You might depend upon the average New Zealand private for an interesting talk about social organization, municipal improvements, and human welfare under government direction. The standard of individual intelligence and education was high and it seemed to make good fighting men.
The Australians had had to grub their way foot by foot, and the South Africans on July 15th with veldt gallantry had swept into Delville Wood, which was to be a shambles for two months, and stood off with a thin line the immense forces of hastily gathered reserves which the Germans threw at this vital point which had been lost in a surprise attack.

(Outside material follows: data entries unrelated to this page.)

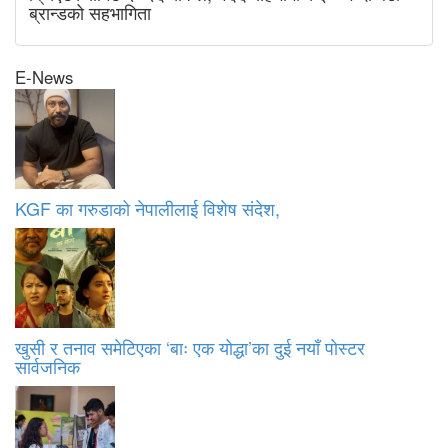
ब्रान्डको सहभागिता
E-News
KGF का गरुडाको नेपालीलाई विशेष संदेश,
खुसी र तनाव समेटिएका ‘बाः एक योद्धा’का दुई नयाँ पोस्टर
सार्वजनिक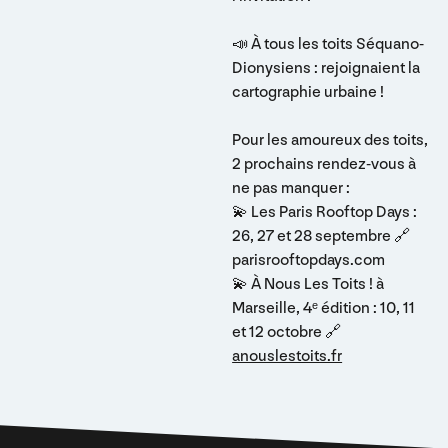
📣 À tous les toits Séquano-
Dionysiens : rejoignaient la
cartographie urbaine !
Pour les amoureux des toits,
2 prochains rendez-vous à
ne pas manquer :
💫 Les Paris Rooftop Days :
26, 27 et 28 septembre 🔗
parisrooftopdays.com
💫 À Nous Les Toits ! à
Marseille, 4ᵉ édition : 10, 11
et 12 octobre 🔗
anouslestoits.fr
Footer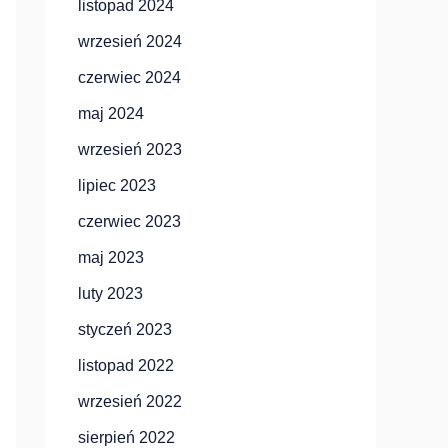
listopad 2024
wrzesień 2024
czerwiec 2024
maj 2024
wrzesień 2023
lipiec 2023
czerwiec 2023
maj 2023
luty 2023
styczeń 2023
listopad 2022
wrzesień 2022
sierpień 2022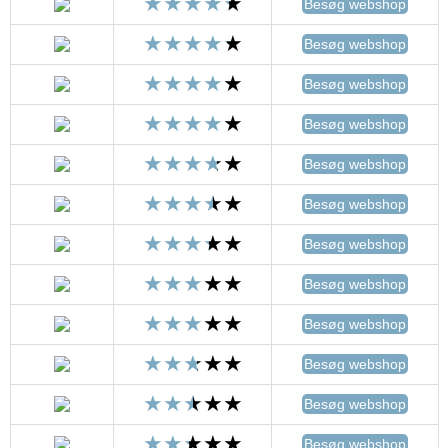
Besøg webshop
Besøg webshop
Besøg webshop
Besøg webshop
Besøg webshop
Besøg webshop
Besøg webshop
Besøg webshop
Besøg webshop
Besøg webshop
Besøg webshop
Besøg webshop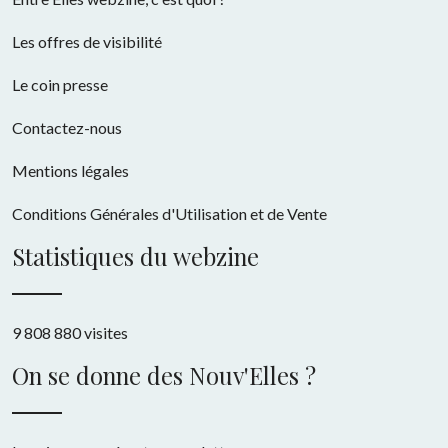
Les offres de visibilité
Le coin presse
Contactez-nous
Mentions légales
Conditions Générales d'Utilisation et de Vente
Statistiques du webzine
9 808 880 visites
On se donne des Nouv'Elles ?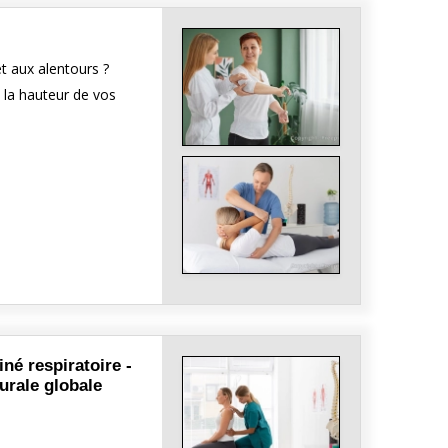
t aux alentours ?
 la hauteur de vos
né respiratoire -
urale globale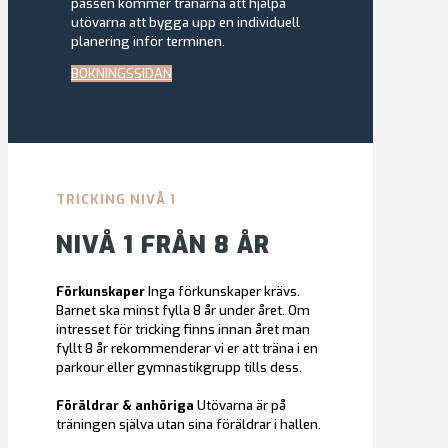
passen kommer tränarna att hjälpa
utövarna att bygga upp en individuell
planering inför terminen.
BOKNINGSSIDAN
TRICKING NIVÅ 1
NIVÅ 1 FRÅN 8 ÅR
Förkunskaper
Inga förkunskaper krävs.
Barnet ska minst fylla 8 år under året. Om
intresset för tricking finns innan året man
fyllt 8 år rekommenderar vi er att träna i en
parkour eller gymnastikgrupp tills dess.
Föräldrar & anhöriga
Utövarna är på
träningen själva utan sina föräldrar i hallen.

All this on the way up to the Ridge. The New Zealanders were to play a part in the same movement as the Canadians after the Ridge was taken. They were in the big sweep down from the Ridge over a broad front. Across the open for about two miles they had to go, fair targets for shell fire; and they went, keeping their order as if on parade, working out each evolution with soldierly precision including coöperation with the "tanks." They were at their final objective on schedule time, accomplishing the task with amazingly few casualties and so little fuss that it seemed a kind of skilful field-day manoeuver. All that they took they held and still held it when the mists of autumn obscured artillery observation and they were relieved from the quagmire for their turn of rest.